» **About this exercise**:
Reproduce the records below exactly, leaving their images out.

» **Material provided**:
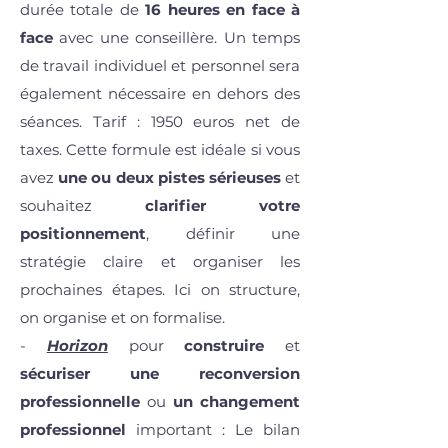
durée totale de
16 heures
en face à
face
avec une conseillère. Un temps
de travail individuel et personnel sera
également nécessaire en dehors des
séances. Tarif : 1950 euros net de
taxes. Cette formule est idéale si vous
avez
une ou deux pistes sérieuses
et
souhaitez
clarifier votre
positionnement
, définir une
stratégie claire et organiser les
prochaines étapes. Ici on structure,
on organise et on formalise.
-
Horizon
pour
construire
et
sécuriser une reconversion
professionnelle
ou
un changement
professionnel
important : Le bilan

» **Answer to this task**:
durée totale de
16 heures
en face à
face
avec une conseillère. Un temps
de travail individuel et personnel sera
également nécessaire en dehors des
séances. Tarif : 1950 euros net de
taxes. Cette formule est idéale si vous
avez
une ou deux pistes sérieuses
et
souhaitez
clarifier votre
positionnement
, définir une
stratégie claire et organiser les
prochaines étapes. Ici on structure,
on organise et on formalise.
-
Horizon
pour
construire
et
sécuriser une reconversion
professionnelle
ou
un changement
professionnel
important : Le bilan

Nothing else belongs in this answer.